Pukul 23.30, tanggal 10 Maret 2013. Beberapa hari setelah upacara pemakaman suami Ruminten di Bengkulu, seseorang memberikan pesan kepadanya. Seorang lelaki yang merupakan pengusaha kopi terkenal di Kepahiang, yang ia kenal betul.

"Mbak Rum. Jangan salah paham dengan saya. Saya memang jahat, tapi saya tidak membunuh orang. Saya hanya mendewakan uang, dengan cara apapun. Kalau Mbak Rum mau tahu siapa pelakunya, datanglah ke kantor di Ujan Mas. Sampai saatnya tiba, saya akan membuat dia membayar perilakunya sendiri. Tapi dengan satu syarat, Mbak Rum harus membantu saya di perkebunan ini sebagai imbalannya." 

Berkeyakinan dengan pesan dari orang yang tidak dia sukai itu, iapun berangkat dan membatalkan promosinya ke daerah lain. Dengan segala usahanya, akhirnya ia dikukuhkan sebagai kepala kantor di Ujan Mas. Hal itu ia lakukan tidak lain dan tidak bukan untuk mencari siapa pembunuh suami seseungguhnya. Meskipun pencarian itu tidak memakan waktu yang singkat, Ruminten bersikukuh melakukan segala cara untuk menemukan pelakunya. 

***

Ini adalah hari yang sangat Ruminten tunggu-tunggu. Ia ingin segera pulang, memasuki kamar yang ia siapkan khusus menyimpan barang-barang suaminya. Ia ingin menumpahkan semuanya disitu. Rasanya sungguh lega, mengetahui bahwa Santos adalah pelaku yang membunuh suaminya. Dia masih ingat betul, darah yang menggenangi baju suaminya, dan rasa yang tidak bisa tergambarkan ketika mengetahui suaminya dibunuh orang. Air mata dan jeritan yang dia keluarkan, telah membanjiri celemek yang baru saja ia kenakan setelah membuatkan masakan untuk suaminya tadi.
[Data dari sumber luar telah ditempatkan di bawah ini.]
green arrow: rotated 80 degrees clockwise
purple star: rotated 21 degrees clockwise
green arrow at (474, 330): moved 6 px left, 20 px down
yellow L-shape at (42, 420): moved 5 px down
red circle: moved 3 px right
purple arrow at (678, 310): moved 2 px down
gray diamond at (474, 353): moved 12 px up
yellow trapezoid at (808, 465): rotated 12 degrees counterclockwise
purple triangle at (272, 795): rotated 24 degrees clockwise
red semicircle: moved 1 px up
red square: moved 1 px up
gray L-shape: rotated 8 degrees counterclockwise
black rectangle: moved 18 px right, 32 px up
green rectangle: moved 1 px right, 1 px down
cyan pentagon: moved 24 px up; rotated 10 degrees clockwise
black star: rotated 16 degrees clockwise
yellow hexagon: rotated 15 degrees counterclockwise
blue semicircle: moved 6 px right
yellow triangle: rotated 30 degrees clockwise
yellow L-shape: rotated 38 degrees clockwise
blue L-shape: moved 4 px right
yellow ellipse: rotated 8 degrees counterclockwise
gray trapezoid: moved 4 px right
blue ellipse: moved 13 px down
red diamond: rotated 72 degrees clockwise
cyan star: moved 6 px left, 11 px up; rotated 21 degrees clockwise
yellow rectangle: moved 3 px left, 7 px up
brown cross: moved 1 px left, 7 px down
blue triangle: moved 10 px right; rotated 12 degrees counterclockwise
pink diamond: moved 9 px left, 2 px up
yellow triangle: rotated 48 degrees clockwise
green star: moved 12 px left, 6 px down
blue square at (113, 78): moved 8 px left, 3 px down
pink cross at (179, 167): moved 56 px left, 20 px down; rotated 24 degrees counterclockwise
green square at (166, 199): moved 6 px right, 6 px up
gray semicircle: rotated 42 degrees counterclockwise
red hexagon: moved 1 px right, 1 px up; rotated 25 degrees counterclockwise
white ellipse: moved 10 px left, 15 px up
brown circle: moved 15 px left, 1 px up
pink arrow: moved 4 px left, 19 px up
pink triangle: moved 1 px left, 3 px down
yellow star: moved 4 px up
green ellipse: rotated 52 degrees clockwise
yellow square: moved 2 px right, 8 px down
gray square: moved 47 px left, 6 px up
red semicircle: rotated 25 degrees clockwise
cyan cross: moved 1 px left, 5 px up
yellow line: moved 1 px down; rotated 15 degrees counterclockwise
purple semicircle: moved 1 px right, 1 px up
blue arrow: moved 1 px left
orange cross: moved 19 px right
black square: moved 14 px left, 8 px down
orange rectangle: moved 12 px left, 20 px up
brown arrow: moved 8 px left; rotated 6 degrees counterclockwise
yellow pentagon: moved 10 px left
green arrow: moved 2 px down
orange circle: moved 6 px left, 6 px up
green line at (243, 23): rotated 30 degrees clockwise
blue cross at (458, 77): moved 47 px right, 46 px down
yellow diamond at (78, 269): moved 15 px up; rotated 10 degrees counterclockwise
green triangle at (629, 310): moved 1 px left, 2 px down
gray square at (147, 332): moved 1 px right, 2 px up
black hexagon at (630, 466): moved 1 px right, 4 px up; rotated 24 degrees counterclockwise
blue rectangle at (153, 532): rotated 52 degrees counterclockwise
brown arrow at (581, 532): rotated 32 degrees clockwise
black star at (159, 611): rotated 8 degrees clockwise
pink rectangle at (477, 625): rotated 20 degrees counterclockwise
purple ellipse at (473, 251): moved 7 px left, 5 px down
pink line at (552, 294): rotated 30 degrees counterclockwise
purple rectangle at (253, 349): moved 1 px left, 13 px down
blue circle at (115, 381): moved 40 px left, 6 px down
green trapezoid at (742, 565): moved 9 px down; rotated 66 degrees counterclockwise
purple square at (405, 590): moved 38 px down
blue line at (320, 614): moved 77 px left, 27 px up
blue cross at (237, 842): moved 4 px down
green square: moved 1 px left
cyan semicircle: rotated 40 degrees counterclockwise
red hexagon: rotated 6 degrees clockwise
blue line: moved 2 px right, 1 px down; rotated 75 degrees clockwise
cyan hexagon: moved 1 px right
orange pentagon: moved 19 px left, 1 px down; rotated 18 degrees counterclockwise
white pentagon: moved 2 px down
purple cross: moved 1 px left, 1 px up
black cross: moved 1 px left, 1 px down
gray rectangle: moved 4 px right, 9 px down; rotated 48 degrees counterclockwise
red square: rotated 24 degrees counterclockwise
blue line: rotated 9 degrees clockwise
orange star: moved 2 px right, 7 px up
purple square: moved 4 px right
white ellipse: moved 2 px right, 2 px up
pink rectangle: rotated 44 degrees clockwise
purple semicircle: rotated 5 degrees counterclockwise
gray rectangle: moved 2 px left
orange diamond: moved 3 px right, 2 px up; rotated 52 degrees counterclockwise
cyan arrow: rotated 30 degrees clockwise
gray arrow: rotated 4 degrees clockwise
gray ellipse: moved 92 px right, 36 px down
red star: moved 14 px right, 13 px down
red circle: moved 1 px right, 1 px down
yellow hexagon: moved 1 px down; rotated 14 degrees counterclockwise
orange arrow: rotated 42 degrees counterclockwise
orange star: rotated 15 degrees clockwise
Sepanjang perjalanan Lebong ke Ujan Mas, pikirannya dipenuhi banyak hal. Entah apa yang akan ia katakan kepada rekan kerjanya nanti. Entah bagaimana cara menjelaskan kepada rekan kerjanya dan membuktikan bahwa Santos lah yang membunuh suaminya. Tetapi, sidik jari, rekaman, dan dokumen yang diberikan Pak Arya kepadanya tadi sudah cukup memberikan hukuman yang setimpal untuk Santos.

Sesampainya di rumah, dia memakirkan mobilnya di depan kontrakannya yang sederhana. Dia memasuki rumahnya dan kembali mengucapkan "Assalamuaalaykum,", serta langsung menuju sebuah kamar yang ia sebut kamar tempat bayangan suaminya berada.

"Mas, akhirnya, aku....", belum lama ia melanjutkan cerita sendirinya itu, ia tak kuasa menahan tangis. Iapun melepaskan dirinya ke dalam tangisan itu. Ia merasa suaminya hadir bersamanya dan bisa mendengar seluruh kata-katanya.

"Tapi, Mas. Aku sudah tidak punya alasan untuk berada disini lagi... aku ingin membersamaimu di alam sana. Agar perjalanan kita lebih menyenangkan, aku kunci pintu dulu ya, Mas. Aku tidak ingin perjalananku menemuimu ada yang menggangguku."

Di tengah kamar itu, Ruminten telah menyiapkan sebuah kursi dan tali rotan  yang sudah terikat dengan tiang. Masih dengan baju dinasnya, Ruminten menaiki kursi itu, menaruh tali dan memasangkan wajahnya pada tali itu, dan mengikat lehernya kencang. Setelah menaiki kursi itu, dia pun menendangnya.

"Ggggg... Mas Parno, tunggggguuu akkkuuuu..."

Belum sepuluh menit Ruminten bersuara, jeratan tali rotan yang menggantung lehernya membuat nafasnya telah terhenti. Ruminten akhirnya berhasil menyusul suaminya yang pergi lima tahun yang lalu. Dia meninggal dunia dalam keadaan telah membalaskan dendam kepada Santos dan memasukkannya ke penjara.